───── INFORMATION SHOWN ─────
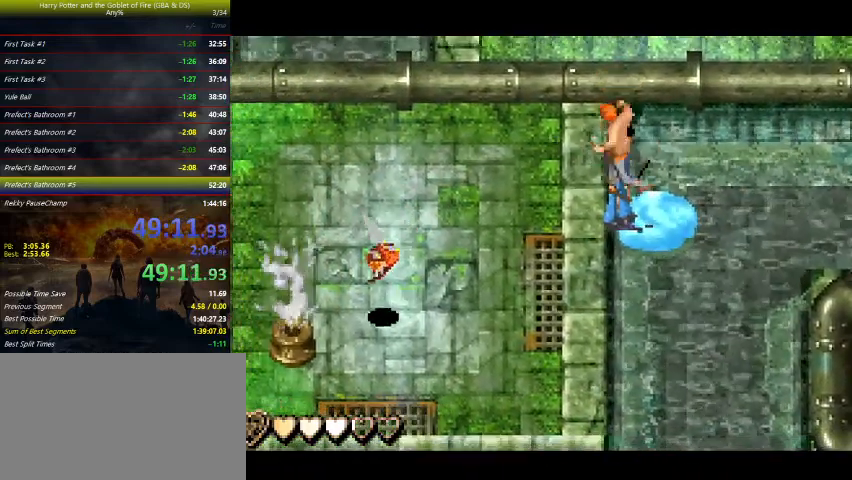
{"keys": ["left", "z"], "events": [[133, "left", "up"], [367, "left", "down"], [400, "z", "down"]]}
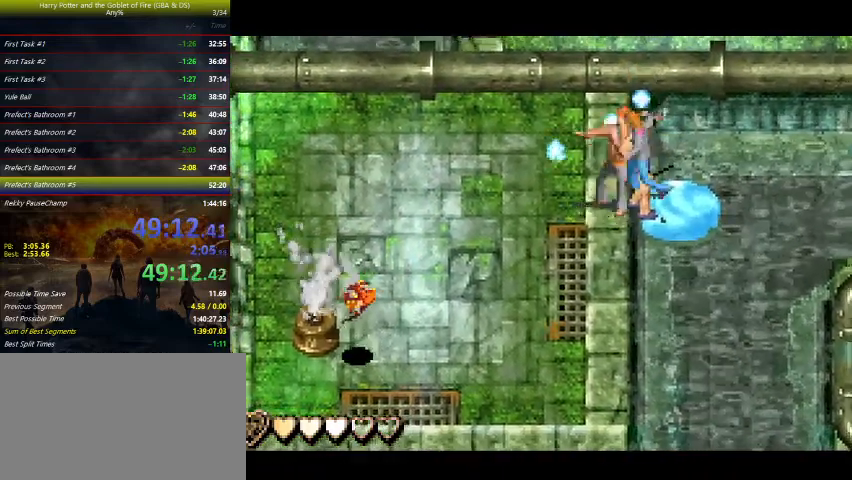
{"keys": ["down", "left", "z"], "events": [[100, "left", "up"], [400, "left", "down"], [433, "down", "down"]]}
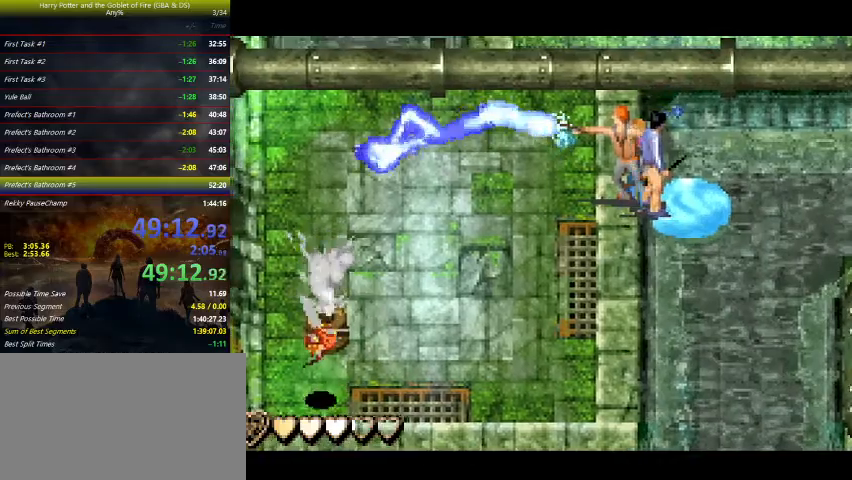
{"keys": ["down", "left"], "events": [[33, "z", "up"]]}
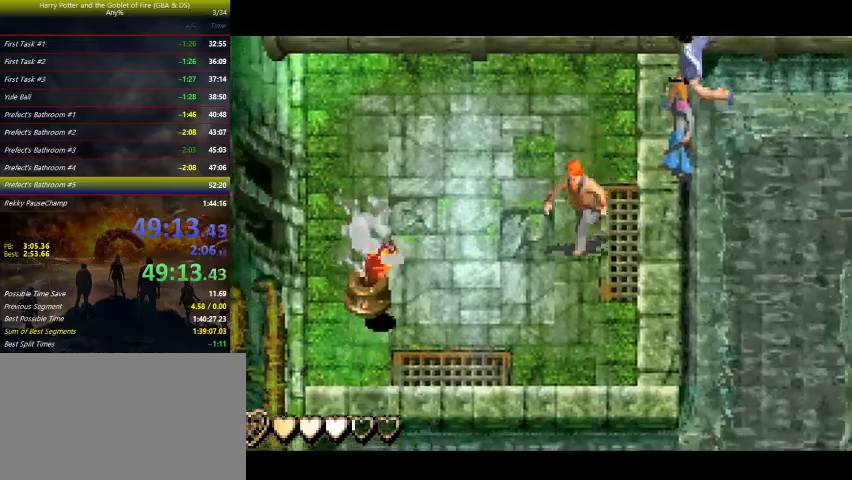
{"keys": ["left", "z"], "events": [[67, "z", "down"], [200, "down", "up"]]}
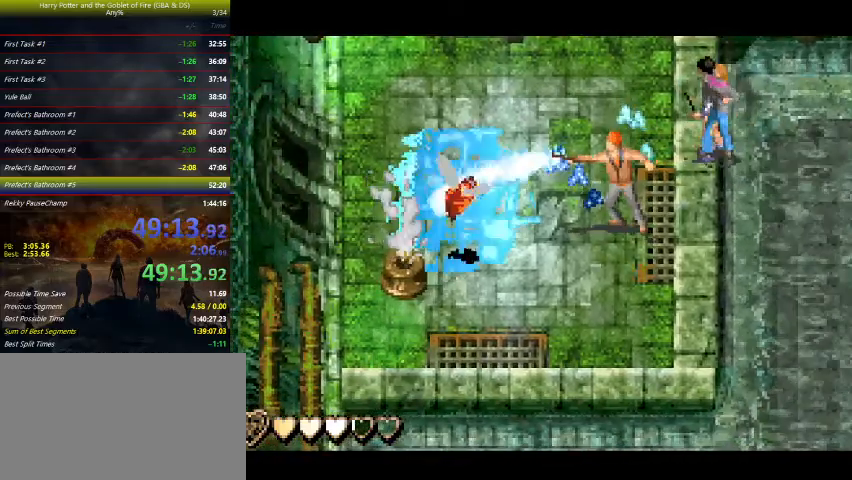
{"keys": ["z"], "events": [[100, "left", "up"]]}
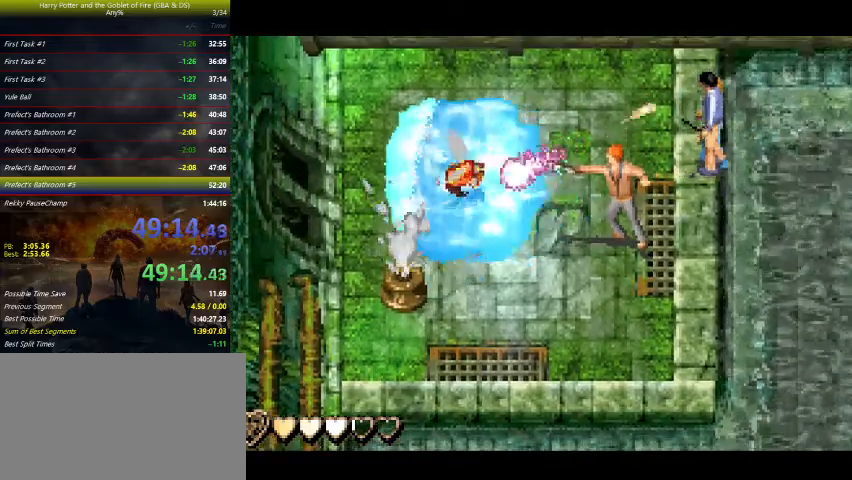
{"keys": ["down", "z"], "events": [[233, "down", "down"]]}
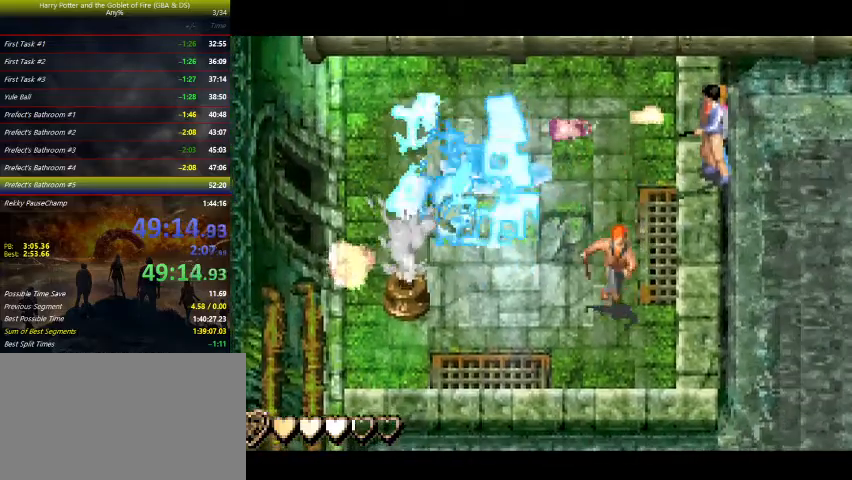
{"keys": ["left", "up", "z"], "events": [[100, "left", "down"], [100, "z", "up"], [233, "down", "up"], [267, "z", "down"], [333, "up", "down"]]}
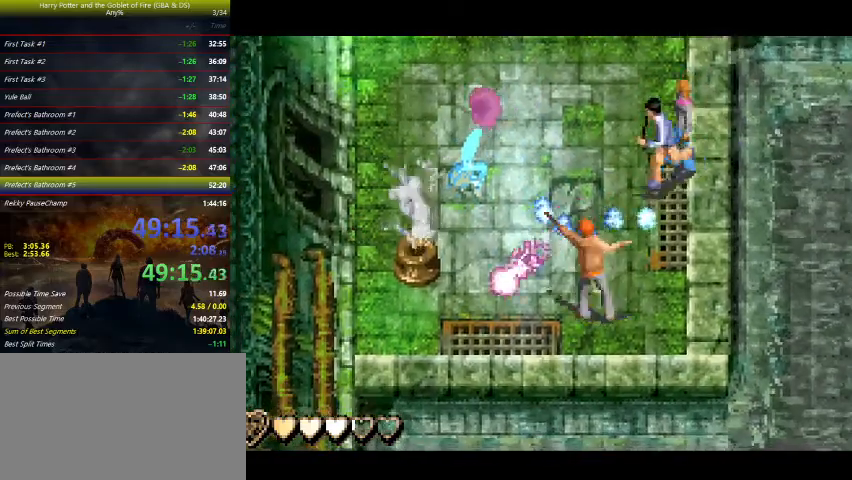
{"keys": ["down", "left", "z"], "events": [[267, "up", "up"], [500, "down", "down"]]}
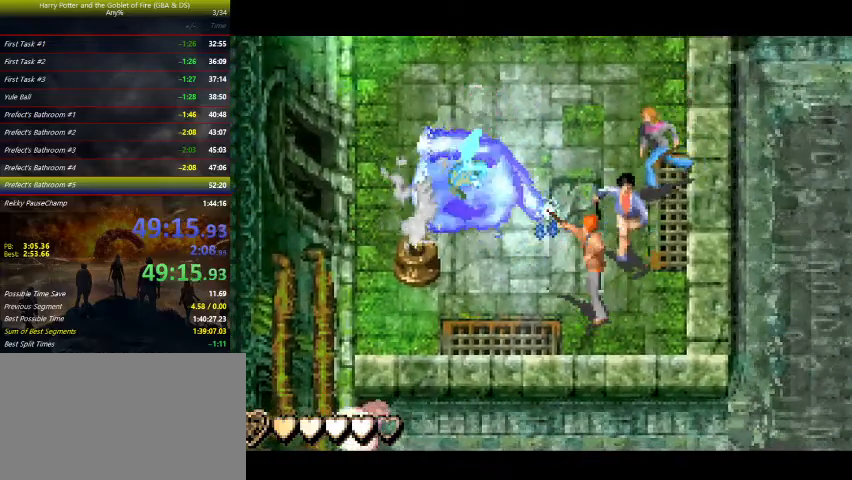
{"keys": ["down", "left", "z"], "events": []}
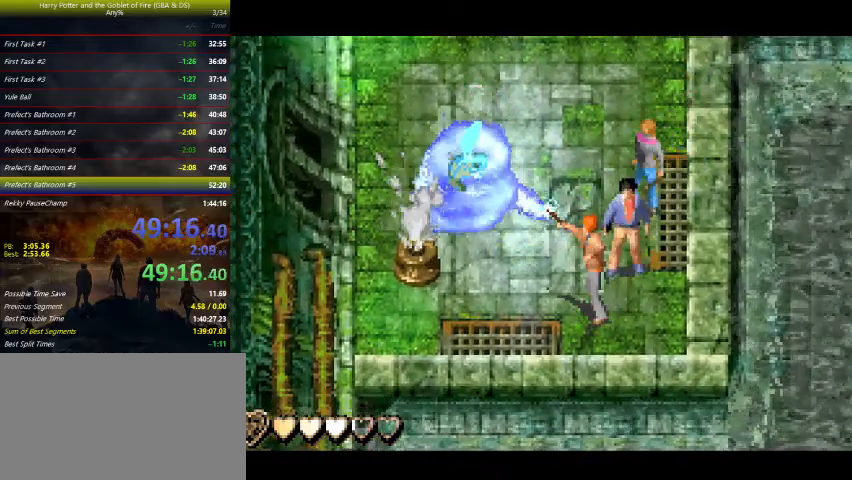
{"keys": ["down", "z"], "events": [[467, "left", "up"]]}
─────
§ HOW TO COMPLETE THIS TASK
Every line above gets copied exactly; none of the pictures do.

§ YOUR SOLUTION
{"keys": ["left", "z"], "events": [[133, "left", "up"], [367, "left", "down"], [400, "z", "down"]]}
{"keys": ["down", "left", "z"], "events": [[100, "left", "up"], [400, "left", "down"], [433, "down", "down"]]}
{"keys": ["down", "left"], "events": [[33, "z", "up"]]}
{"keys": ["left", "z"], "events": [[67, "z", "down"], [200, "down", "up"]]}
{"keys": ["z"], "events": [[100, "left", "up"]]}
{"keys": ["down", "z"], "events": [[233, "down", "down"]]}
{"keys": ["left", "up", "z"], "events": [[100, "left", "down"], [100, "z", "up"], [233, "down", "up"], [267, "z", "down"], [333, "up", "down"]]}
{"keys": ["down", "left", "z"], "events": [[267, "up", "up"], [500, "down", "down"]]}
{"keys": ["down", "left", "z"], "events": []}
{"keys": ["down", "z"], "events": [[467, "left", "up"]]}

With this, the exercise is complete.